• Document extract:

[Start of section]

Stockholm's district court has ordered The Pirate Bay to be disconnected from the Internet, threatening Swedish ISP's large fines unless they cut off the internet connection to the popular BitTorrent tracker.

Threatened to face a fine of 500,000 kronor (USD70,000, the Sweddish ISP's stopped providing bandwidth to The Pirate Bay. The web site had been offline yesterday although its administration has been able to relocated it in different servers and bring it back online today.

This is the latest legal action against the Pirate Bay, which had been facing a verdict of the Stockholm district court earlier this year. The court found that the four persons involved in running the web site worked as a team, were aware that copyrighted material was being shared using The Pirate Bay and that they made it easy and assisted the infringements. The verdict had found guilty all four persons involved ordering them to pay US$3.6 million in damages. The four have appealed the verdict.

[End of section]

• Information provided:
[Start of section]

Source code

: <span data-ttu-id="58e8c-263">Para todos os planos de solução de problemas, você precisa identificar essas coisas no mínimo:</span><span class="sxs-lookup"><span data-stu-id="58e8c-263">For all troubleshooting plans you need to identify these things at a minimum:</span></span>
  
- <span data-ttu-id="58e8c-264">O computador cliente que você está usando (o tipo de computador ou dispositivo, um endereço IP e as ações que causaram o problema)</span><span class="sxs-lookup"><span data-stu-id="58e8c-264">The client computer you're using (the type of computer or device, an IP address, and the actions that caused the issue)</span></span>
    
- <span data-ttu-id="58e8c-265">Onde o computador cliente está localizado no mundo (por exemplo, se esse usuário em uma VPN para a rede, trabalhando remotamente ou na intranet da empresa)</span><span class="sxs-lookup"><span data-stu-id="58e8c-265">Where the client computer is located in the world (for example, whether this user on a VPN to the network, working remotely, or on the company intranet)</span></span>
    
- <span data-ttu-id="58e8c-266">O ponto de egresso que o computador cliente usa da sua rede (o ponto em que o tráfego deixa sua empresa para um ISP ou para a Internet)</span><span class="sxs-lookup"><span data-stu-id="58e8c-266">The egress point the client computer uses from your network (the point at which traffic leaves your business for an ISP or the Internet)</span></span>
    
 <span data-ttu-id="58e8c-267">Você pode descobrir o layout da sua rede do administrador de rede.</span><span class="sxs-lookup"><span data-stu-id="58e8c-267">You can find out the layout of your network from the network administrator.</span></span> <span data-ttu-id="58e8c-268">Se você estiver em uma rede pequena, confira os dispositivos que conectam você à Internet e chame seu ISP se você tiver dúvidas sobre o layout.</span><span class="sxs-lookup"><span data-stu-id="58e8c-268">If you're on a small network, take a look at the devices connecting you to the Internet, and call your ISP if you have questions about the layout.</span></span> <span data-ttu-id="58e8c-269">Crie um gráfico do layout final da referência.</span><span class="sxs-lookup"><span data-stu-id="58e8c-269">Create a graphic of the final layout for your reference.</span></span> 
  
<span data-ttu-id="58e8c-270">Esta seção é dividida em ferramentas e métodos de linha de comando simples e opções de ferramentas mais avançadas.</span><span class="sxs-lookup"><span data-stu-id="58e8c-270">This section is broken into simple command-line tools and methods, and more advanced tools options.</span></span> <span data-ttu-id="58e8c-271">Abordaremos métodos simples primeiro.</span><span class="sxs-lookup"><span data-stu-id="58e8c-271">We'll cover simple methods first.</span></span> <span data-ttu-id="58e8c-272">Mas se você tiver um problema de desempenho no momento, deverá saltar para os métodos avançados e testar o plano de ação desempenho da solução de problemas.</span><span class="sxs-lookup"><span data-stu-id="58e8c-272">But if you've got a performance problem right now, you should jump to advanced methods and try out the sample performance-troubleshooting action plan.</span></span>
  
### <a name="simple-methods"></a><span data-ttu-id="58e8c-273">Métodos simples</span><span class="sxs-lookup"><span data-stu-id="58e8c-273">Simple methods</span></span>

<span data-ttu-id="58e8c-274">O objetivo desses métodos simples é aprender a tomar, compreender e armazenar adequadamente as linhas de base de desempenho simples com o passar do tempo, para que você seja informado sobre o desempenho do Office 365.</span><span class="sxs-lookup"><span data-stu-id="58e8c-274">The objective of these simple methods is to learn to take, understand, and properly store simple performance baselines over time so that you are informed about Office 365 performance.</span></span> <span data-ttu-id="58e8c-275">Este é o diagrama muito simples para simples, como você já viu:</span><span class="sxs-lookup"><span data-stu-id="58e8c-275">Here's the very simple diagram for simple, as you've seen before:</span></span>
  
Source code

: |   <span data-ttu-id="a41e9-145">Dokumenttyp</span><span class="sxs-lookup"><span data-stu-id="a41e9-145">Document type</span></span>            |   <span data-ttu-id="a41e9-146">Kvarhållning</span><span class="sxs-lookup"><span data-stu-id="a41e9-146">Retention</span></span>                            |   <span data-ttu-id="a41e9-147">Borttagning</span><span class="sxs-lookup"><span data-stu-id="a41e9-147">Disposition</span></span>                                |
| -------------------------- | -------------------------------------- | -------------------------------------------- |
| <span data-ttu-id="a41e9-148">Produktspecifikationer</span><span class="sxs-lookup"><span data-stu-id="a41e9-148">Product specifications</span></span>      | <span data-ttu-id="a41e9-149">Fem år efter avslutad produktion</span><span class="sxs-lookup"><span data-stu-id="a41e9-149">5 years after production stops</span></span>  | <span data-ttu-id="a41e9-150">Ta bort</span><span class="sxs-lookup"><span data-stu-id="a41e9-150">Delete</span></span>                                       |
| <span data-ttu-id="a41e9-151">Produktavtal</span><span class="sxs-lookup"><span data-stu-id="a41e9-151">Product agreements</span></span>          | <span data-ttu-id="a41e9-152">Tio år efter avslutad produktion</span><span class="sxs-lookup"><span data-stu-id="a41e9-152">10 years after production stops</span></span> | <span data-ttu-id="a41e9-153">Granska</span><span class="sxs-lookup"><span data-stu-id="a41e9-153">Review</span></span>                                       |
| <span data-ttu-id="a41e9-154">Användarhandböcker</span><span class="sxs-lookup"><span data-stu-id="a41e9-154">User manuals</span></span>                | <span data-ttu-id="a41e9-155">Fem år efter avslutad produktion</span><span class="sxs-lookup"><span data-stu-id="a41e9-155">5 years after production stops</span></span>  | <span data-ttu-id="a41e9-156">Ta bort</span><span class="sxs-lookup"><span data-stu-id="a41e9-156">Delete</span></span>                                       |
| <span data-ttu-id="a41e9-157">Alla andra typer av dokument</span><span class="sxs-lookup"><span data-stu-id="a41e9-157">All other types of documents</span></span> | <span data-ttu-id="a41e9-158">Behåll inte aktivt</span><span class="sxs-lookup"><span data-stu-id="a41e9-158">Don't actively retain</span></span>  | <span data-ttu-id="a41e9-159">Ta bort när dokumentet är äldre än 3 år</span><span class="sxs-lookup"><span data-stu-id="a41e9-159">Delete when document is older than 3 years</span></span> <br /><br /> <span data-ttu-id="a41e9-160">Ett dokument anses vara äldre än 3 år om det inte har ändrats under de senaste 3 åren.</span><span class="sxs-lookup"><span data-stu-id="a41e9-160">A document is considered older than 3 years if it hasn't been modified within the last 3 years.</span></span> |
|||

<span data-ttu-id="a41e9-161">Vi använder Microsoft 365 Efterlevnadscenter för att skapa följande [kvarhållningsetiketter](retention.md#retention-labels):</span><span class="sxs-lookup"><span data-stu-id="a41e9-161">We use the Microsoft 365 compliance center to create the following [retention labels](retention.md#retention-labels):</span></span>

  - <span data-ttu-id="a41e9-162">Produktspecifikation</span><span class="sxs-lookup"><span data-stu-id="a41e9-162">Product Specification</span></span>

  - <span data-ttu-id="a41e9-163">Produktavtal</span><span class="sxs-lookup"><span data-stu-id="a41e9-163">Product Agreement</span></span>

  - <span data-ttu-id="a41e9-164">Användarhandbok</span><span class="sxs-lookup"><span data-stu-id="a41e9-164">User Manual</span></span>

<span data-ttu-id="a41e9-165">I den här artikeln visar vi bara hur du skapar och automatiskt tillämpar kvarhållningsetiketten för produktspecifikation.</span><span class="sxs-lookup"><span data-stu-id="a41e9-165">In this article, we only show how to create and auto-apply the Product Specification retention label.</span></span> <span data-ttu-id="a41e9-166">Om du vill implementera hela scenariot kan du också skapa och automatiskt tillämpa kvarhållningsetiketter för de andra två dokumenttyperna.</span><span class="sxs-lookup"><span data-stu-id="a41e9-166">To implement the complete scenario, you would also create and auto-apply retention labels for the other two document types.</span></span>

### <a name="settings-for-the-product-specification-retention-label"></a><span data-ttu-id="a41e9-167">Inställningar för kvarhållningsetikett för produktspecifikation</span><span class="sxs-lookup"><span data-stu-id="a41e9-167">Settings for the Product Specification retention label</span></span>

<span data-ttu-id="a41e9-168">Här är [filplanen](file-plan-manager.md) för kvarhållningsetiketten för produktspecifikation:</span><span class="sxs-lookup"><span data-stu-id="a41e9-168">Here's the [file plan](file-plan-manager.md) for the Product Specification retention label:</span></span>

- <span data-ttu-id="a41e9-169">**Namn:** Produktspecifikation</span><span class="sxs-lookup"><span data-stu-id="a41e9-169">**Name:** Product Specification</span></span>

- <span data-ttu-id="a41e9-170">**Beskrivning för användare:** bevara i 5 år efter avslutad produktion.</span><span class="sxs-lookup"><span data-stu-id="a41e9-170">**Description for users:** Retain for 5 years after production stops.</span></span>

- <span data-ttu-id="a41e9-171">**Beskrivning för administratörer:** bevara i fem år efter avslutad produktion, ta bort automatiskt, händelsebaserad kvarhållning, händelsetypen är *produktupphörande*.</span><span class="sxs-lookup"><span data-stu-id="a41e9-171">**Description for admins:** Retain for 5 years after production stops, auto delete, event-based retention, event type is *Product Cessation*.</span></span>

[End of section]

• Work instructions:
A: From the article on The Pirate Bay court order, retype the passage that begins with the words containing "Stockholm's district court" and ends with "back online today.".
B: Write the next part of the news article about The Pirate Bay court order, continuing after its final sentence.

• Exercise responses:
A:
Stockholm's district court has ordered The Pirate Bay to be disconnected from the Internet, threatening Swedish ISP's large fines unless they cut off the internet connection to the popular BitTorrent tracker.

Threatened to face a fine of 500,000 kronor (USD70,000, the Sweddish ISP's stopped providing bandwidth to The Pirate Bay. The web site had been offline yesterday although its administration has been able to relocated it in different servers and bring it back online today.

B:
According to the court ruling, the censorship of The Pirate Bay will continue pending the outcome of a civil action taken by several entertainment companies including Disney, Universal, Warner, Columbia, Sony, NBC and Paramount last July. Back then, the movie studios sued The Pirate Bay over movies and television series, demanding that the men who run the site to be prevented from operating the site.

Rick Falkvinge, leader of The Pirate Party told TorrentFreak "This is absolutely ridiculous. The Court seems to consider themselves above the Constitution," while criticizing the effect that these civil actions are having on freedom of speech. "This clarifies how copyright law has become untenable, and how information is lacking political skills in the judiciary," he added.

The Pirate Bay has been subject of a takeover by Global Gaming Factory (GGF), a Swedish online games firm, claimed on June 30 it acquired the Pirate Bay 8.5 million dollars.